WHAT IS ASKED:
Please edit the entries starting at the beginning and ending at the line containing "v(0, 6.35) *", changing "skLineSegment" to "skLine" and leaving everything else as it is.

Stored records:

## start

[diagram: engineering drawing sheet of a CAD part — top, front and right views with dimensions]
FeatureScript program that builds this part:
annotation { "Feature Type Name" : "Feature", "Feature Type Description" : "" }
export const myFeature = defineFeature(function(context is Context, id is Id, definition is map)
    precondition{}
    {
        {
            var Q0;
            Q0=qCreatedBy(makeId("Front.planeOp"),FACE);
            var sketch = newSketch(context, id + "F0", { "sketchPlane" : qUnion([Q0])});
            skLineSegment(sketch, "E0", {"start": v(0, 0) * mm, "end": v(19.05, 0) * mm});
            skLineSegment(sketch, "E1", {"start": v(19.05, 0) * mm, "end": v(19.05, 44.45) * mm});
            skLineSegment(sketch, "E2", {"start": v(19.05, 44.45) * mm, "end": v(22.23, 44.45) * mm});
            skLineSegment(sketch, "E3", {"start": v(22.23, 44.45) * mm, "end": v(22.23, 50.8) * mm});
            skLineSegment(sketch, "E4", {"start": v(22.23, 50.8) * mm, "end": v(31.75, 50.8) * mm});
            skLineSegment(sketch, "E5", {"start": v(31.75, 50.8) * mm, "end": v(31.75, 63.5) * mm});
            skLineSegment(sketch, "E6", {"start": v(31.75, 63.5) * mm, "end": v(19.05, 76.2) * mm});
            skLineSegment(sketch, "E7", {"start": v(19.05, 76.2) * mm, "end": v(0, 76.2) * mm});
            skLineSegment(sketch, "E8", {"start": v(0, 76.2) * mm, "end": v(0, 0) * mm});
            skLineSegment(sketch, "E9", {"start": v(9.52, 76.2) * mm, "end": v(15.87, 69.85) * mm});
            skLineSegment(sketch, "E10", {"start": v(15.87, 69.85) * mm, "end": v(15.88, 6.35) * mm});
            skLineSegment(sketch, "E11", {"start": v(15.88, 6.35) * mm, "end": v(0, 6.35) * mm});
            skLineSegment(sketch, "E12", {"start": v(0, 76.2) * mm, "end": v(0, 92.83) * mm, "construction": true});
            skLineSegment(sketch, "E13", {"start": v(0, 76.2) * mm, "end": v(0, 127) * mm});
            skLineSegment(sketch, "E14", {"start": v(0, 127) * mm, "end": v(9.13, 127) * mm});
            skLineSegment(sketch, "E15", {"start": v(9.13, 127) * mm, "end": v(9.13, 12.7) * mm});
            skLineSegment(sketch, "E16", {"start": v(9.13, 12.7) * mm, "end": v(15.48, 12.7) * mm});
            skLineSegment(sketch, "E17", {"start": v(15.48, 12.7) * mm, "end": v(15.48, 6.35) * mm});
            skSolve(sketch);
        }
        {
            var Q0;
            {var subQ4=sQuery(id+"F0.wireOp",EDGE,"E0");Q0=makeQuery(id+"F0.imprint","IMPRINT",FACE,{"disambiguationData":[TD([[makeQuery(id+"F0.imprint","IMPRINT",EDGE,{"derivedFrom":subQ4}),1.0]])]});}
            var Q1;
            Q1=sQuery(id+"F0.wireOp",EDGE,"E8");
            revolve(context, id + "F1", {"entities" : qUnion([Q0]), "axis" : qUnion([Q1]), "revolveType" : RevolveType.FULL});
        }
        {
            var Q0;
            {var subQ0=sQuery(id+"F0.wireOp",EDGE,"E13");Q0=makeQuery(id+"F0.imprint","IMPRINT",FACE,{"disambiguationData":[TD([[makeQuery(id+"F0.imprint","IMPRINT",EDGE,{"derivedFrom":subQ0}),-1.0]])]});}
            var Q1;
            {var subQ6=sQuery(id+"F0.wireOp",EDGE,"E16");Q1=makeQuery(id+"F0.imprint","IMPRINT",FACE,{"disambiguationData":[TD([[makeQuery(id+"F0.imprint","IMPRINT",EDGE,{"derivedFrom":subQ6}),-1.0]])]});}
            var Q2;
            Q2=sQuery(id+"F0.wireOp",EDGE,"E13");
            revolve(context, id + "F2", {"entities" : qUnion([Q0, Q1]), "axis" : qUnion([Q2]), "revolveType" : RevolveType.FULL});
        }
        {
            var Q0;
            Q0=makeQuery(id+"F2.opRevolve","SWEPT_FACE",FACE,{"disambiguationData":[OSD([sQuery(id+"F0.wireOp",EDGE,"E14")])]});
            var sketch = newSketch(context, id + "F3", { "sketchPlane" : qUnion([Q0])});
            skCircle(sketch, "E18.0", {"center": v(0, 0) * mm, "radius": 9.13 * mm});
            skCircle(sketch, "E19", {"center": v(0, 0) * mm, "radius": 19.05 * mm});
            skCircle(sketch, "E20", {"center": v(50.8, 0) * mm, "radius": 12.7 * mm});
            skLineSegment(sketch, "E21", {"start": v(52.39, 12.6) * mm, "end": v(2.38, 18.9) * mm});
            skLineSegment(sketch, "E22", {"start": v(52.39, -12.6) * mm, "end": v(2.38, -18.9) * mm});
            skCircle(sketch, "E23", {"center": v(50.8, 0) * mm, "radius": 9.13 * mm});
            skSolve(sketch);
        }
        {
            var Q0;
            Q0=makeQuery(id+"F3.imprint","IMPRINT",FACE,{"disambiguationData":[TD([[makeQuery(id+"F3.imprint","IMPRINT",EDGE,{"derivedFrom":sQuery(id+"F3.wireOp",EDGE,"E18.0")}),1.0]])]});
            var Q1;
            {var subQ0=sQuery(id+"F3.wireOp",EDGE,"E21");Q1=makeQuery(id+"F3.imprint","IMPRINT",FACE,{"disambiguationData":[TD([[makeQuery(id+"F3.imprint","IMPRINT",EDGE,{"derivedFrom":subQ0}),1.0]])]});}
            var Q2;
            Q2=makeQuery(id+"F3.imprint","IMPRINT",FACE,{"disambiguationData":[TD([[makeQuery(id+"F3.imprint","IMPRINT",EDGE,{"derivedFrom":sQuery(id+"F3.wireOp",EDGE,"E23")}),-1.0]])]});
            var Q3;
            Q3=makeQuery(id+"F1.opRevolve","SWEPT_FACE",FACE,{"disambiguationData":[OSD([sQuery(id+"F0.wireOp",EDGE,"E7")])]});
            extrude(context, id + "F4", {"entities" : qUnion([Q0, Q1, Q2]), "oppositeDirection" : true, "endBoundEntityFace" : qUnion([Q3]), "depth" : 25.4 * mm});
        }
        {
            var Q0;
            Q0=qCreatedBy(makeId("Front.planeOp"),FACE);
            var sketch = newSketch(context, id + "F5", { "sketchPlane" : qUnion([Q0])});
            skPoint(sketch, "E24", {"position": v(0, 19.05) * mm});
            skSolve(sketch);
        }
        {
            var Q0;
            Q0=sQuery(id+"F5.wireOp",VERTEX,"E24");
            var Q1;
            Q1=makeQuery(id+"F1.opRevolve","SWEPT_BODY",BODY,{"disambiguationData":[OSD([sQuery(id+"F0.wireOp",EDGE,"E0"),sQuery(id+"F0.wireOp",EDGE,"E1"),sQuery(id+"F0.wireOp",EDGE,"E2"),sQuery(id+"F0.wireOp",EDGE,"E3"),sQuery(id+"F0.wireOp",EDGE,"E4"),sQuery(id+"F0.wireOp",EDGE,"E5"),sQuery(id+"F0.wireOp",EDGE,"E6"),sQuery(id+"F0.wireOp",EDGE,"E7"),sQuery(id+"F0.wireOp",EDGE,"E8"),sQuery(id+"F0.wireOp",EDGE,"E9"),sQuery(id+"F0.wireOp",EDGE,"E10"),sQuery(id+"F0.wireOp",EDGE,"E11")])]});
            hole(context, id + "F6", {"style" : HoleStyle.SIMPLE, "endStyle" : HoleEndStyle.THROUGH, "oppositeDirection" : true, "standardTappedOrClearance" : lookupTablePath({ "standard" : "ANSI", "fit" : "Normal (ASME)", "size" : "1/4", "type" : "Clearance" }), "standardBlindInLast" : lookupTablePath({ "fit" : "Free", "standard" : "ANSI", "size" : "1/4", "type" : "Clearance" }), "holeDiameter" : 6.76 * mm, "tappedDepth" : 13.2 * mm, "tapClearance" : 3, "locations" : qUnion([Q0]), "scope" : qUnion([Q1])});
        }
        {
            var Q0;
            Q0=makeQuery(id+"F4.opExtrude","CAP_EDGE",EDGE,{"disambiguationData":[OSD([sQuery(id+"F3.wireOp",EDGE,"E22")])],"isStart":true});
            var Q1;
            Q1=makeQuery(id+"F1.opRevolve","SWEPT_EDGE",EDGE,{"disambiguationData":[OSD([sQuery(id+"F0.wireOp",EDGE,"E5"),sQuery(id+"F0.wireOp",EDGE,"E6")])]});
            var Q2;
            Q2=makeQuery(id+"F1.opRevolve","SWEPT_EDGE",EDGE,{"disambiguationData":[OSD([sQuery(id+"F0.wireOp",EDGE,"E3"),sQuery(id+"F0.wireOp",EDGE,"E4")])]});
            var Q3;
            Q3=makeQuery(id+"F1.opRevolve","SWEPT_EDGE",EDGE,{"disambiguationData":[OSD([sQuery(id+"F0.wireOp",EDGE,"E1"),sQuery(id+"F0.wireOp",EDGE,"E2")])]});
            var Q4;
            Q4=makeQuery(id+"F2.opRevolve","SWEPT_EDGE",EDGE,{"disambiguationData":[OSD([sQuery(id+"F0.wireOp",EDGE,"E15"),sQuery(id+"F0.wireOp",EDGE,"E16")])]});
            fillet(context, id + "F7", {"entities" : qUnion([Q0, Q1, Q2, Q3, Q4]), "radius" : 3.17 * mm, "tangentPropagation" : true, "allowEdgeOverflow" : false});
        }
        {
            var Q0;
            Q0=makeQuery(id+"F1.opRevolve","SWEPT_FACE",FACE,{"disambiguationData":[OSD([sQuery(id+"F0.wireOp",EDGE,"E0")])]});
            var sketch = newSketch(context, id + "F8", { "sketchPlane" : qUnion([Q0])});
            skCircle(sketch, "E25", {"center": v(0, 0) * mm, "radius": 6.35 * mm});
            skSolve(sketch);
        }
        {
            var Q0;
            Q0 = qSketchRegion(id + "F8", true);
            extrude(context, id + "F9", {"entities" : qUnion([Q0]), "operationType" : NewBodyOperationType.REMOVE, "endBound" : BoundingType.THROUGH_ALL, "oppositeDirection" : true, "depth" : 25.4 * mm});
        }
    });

## end

OUTPUT OF THE EXERCISE:
[diagram: engineering drawing sheet of a CAD part — top, front and right views with dimensions]
FeatureScript program that builds this part:
annotation { "Feature Type Name" : "Feature", "Feature Type Description" : "" }
export const myFeature = defineFeature(function(context is Context, id is Id, definition is map)
    precondition{}
    {
        {
            var Q0;
            Q0=qCreatedBy(makeId("Front.planeOp"),FACE);
            var sketch = newSketch(context, id + "F0", { "sketchPlane" : qUnion([Q0])});
            skLine(sketch, "E0", {"start": v(0, 0) * mm, "end": v(19.05, 0) * mm});
            skLine(sketch, "E1", {"start": v(19.05, 0) * mm, "end": v(19.05, 44.45) * mm});
            skLine(sketch, "E2", {"start": v(19.05, 44.45) * mm, "end": v(22.23, 44.45) * mm});
            skLine(sketch, "E3", {"start": v(22.23, 44.45) * mm, "end": v(22.23, 50.8) * mm});
            skLine(sketch, "E4", {"start": v(22.23, 50.8) * mm, "end": v(31.75, 50.8) * mm});
            skLine(sketch, "E5", {"start": v(31.75, 50.8) * mm, "end": v(31.75, 63.5) * mm});
            skLine(sketch, "E6", {"start": v(31.75, 63.5) * mm, "end": v(19.05, 76.2) * mm});
            skLine(sketch, "E7", {"start": v(19.05, 76.2) * mm, "end": v(0, 76.2) * mm});
            skLine(sketch, "E8", {"start": v(0, 76.2) * mm, "end": v(0, 0) * mm});
            skLine(sketch, "E9", {"start": v(9.52, 76.2) * mm, "end": v(15.87, 69.85) * mm});
            skLine(sketch, "E10", {"start": v(15.87, 69.85) * mm, "end": v(15.88, 6.35) * mm});
            skLine(sketch, "E11", {"start": v(15.88, 6.35) * mm, "end": v(0, 6.35) * mm});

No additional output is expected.